The Land of Taranga Awaits


The past few weeks, months, really, have been intensely packed with life…work, clients’ landmark transition moments, deaths, stock markets, a book release, my daughter’s engagement, travel to multiple conferences, building projects, family tribulations, reunions with dear friends, and so much more. 


In the air now, flying over North Africa, heading south, all that is falling away. Left behind in another world, another life. Ahead, it feels as though an even more real life awaits. As we fly ever closer to Senegal, that feeling strengthens and the sounds and scents of Africa begin to overtake my senses. The call to prayer sings in my ears. My ideas are beginning to form in French instead of English. The faces of my Godchildren clarify in my mind. The challenges and miseries and joys lived everyday by the forced begging talibĂ© boys of Saint Louis and the young girls in the remote desert region who have embraced education and are pushing back against early forced marriage invade my thoughts, displacing what usually occupies my mind. 

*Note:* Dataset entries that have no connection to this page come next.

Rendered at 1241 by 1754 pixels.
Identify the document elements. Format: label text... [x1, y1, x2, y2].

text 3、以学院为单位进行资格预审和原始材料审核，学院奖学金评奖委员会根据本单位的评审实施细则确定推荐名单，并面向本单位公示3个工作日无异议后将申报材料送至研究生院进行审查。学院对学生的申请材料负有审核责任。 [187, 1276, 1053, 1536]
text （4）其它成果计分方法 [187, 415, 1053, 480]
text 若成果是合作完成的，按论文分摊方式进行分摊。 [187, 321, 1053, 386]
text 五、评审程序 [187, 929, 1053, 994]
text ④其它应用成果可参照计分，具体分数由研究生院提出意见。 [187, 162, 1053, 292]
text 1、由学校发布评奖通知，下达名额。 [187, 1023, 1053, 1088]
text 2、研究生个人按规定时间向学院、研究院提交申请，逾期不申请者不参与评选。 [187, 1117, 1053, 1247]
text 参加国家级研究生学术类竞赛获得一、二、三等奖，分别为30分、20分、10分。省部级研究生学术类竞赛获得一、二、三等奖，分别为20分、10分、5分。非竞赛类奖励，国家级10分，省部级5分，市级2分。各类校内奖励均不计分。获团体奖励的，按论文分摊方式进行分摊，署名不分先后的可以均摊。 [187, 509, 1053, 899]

The day of our departure from Canada- devastating news: Due to the cancellation of US funds, an important United Nations grant my Dad has spent months of his life securing and maintaining for Maison de la Gare is no more. It is hard not to connect the dots from a new ballroom and some tax cuts in America to the possible impact on the daily lived reality of thousands of vulnerable children I have fought for for 15 years.



But I have learned Senegal is resilient. And resourceful. Maison de la Gare will find a way. Hundreds of Canadians, Americans, and many people in other parts of the world and in Senegal also help to sustain the work of Maison de la Gare. We will work harder to strengthen these other pillars that have helped build the Senegalese team that has led Maison de la Gare to become such a beacon of hope and change for some of the planet’s most vulnerable children. And hopefully new pillars will also be found, despite a seemingly ever more self interested and inward looking world.




Through all this uncertainty, the project of building schools in the desert that has led to the repatriation of talibes to their homes, as well as opening education to girls, continues. We will be travelling into “the bush” next week to again visit the  village schools and to review the building progress of the new, third permanent cement school (replacing a straw school that had been destroyed and rebuilt too often after many rainy seasons). While visiting the schools, Rowan will present the second Suxali scholarship to an unmarried girl for a post secondary health care degree, and we will meet with last year’s inaugural Bourse Suxali recipient to renew her scholarship as she begins her second year of nursing studies. And of course, Rowan will visit her ever-growing flock of sheep- expanded from the gift of one small lamb over six years ago.



The welcome and smiles of our friends, many of whom are like family, await us. The karate boys, and their courage and perseverance and strength of character await us. The welcome of the land of taranga awaits us.